The response must consist of the lines below from the one with "line: (1131, 506)" through the one with "line: (617, 1733)", exactly as they appear and with both ends kept.

Working data |
----

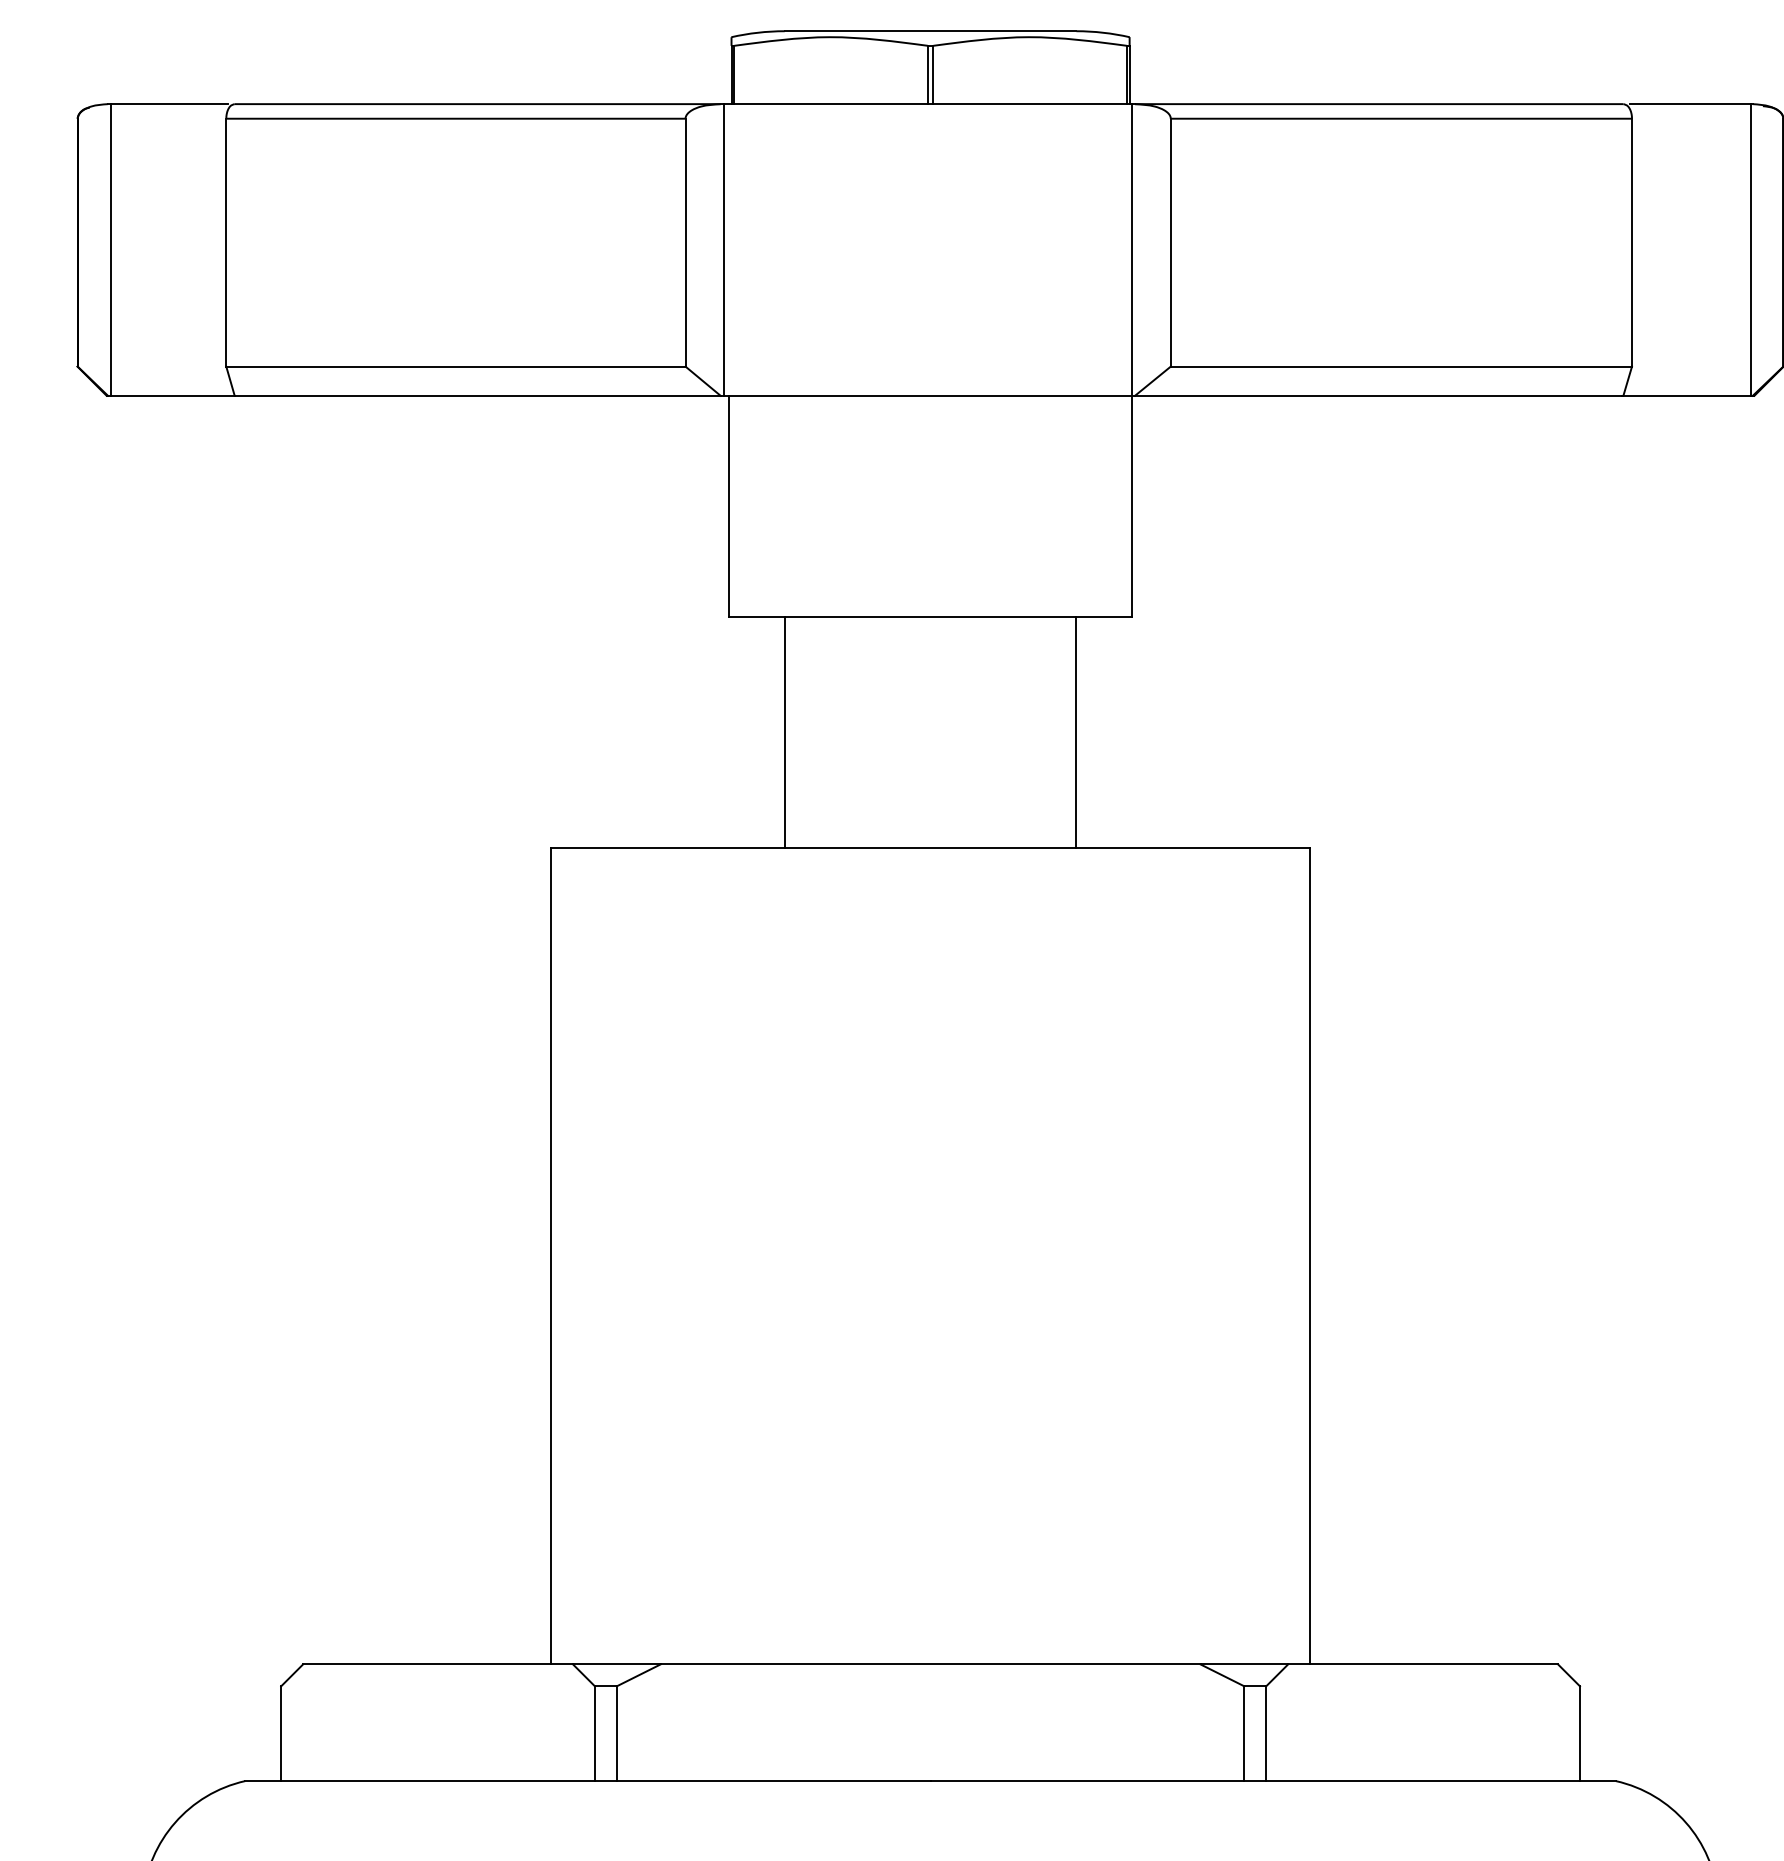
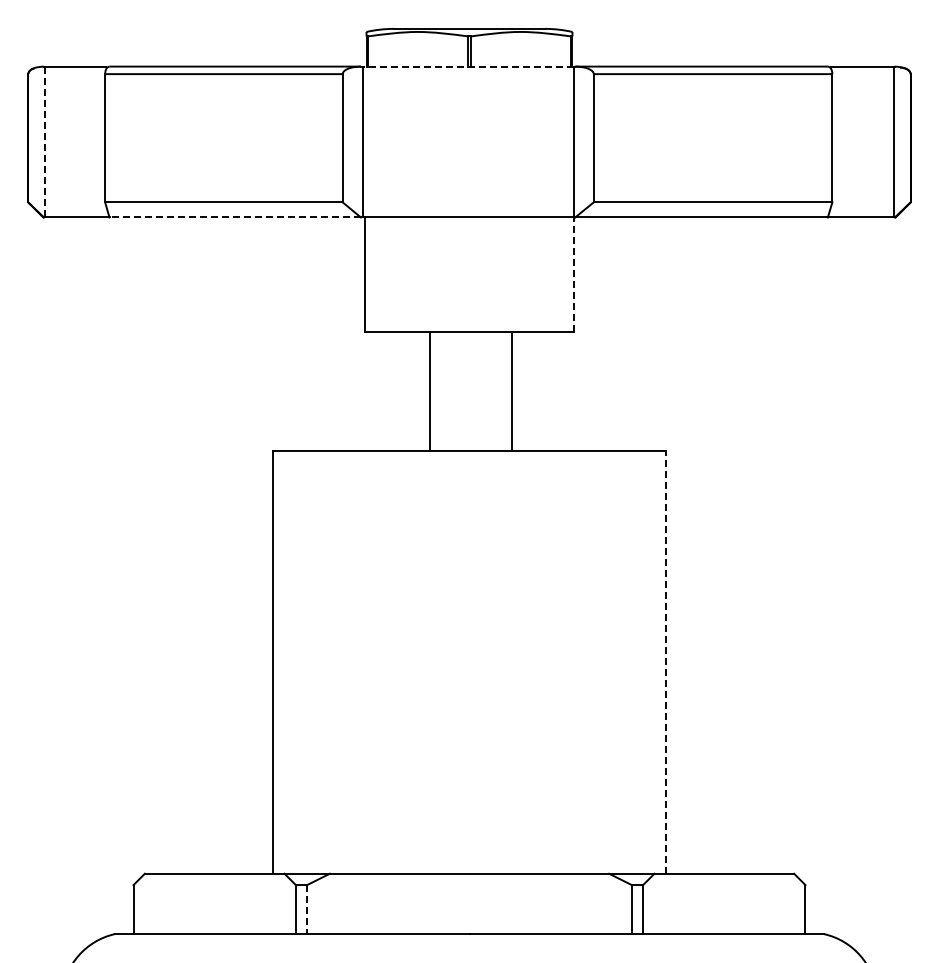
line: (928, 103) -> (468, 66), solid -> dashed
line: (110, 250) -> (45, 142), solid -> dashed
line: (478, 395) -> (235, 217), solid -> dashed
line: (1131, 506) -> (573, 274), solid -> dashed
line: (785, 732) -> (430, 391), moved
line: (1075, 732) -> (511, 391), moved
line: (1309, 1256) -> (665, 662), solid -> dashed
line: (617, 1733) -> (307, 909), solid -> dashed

----

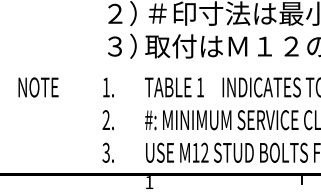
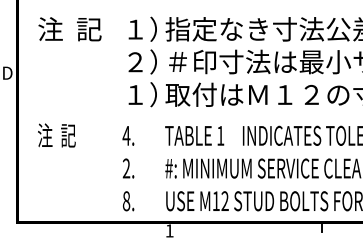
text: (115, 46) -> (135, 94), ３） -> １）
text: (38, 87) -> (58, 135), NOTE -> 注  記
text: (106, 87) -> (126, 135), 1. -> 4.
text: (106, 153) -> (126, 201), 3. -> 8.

----

Reply to the exercise |
line: (1131, 506) -> (573, 274), solid -> dashed
line: (785, 732) -> (430, 391), moved
line: (1075, 732) -> (511, 391), moved
line: (1309, 1256) -> (665, 662), solid -> dashed
line: (617, 1733) -> (307, 909), solid -> dashed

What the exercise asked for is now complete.